Co-author of the book is Mexican-born diabetes physician and researcher, Dr. Leonel Villa-Caballero, who is also the director of the Latino initiative, “Taking Control of Your Diabetes” (www.tcoyd.org), based in San Diego.
A conservative estimate of the number of diabetic Americans by the year 2030 is over 30 million, but it’s likely to turn out to be much higher than that. Currently over two and a half million Latinos (about 10 percent of the people afflicted with diabetes in the U.S.) are believed to have diabetes as well. As an ethnic group, Latinos comprise the country’s largest minority group and have the second highest incidence of diabetes in the United States, behind Native Americans. Unfortunately, all Latinos share an increased incidence of diabetes regardless of their ethnic mix, and diabetes complications like heart disease, vision loss and nerve damage often occur at an earlier age. Does that mean the situation is hopeless if you’re Latino? Absolutely not.
“Diabetes? No Problema!” includes stories of Latinos around the world who are living well with diabetes, like Gloria Rodriguez from Washington, D.C. (originally from Puerto Rico); Manny Hernandez (type 1 diabetic founder of a Latino diabetes social network, (http://TuDiabetes.com); Maria de los Angeles Martinez de Pozos from Mexico; and Gladys Rojas de Chacin from Venezuela. Moreover, the book teaches Latinos everything they need to know to take on diabetes and live la vida buena despite having diabetes, or simply how to prevent getting this disease in the first place. Fighting this insidious disease is going to only result from greater awareness and education about diabetes spread person to person, community to community – using the Latino tradition to its fullest.

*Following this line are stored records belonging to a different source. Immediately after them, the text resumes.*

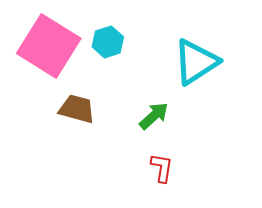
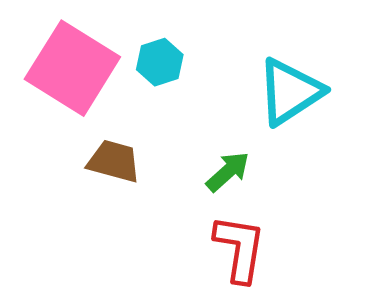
red L-shape: (162, 168) -> (240, 248), size x1.6

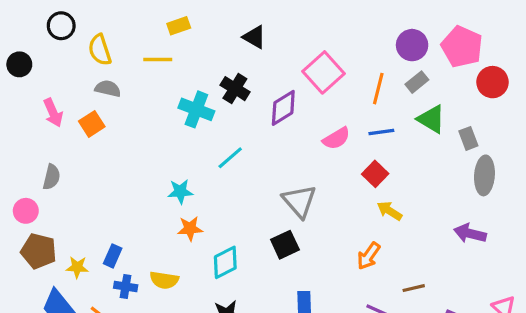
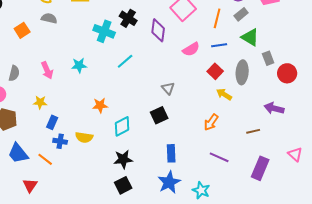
red circle: (493, 82) -> (287, 73), moved
purple diamond: (283, 108) -> (158, 30), turned -50
pink arrow: (53, 113) -> (47, 70), moved
orange square: (92, 124) -> (22, 30), moved
gray rectangle: (468, 138) -> (268, 58), moved
gray ellipse: (484, 175) -> (242, 72), moved
cyan star: (180, 192) -> (79, 65), moved
gray triangle: (299, 201) -> (168, 88), size x0.6
yellow star: (77, 267) -> (40, 102), moved
brown line: (414, 288) -> (253, 131), moved

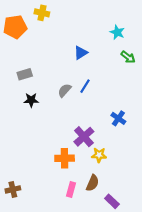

Dr. Sheri is also hopeful that Supreme Court nominee Sonia Sotomayor can advocate for diabetic Latinos as well, particularly since Sonia herself has been dealing successfully with type 1 diabetes since the age of 8. The book’s foreword is written by Latina diabetes activist and celebrity, Chef LaLa, who is known for her delicious and healthy Latino recipes and cookbooks and for acting as a diabetes advocate within the Latino community.
Manny Hernandez, president of the Diabetes Hands Foundation, notes that this book “explains diabetes in a way that anyone raised in a Latino household can relate to. … Reading this book and applying its wisdom will bring us one step closer to a long and healthy life.”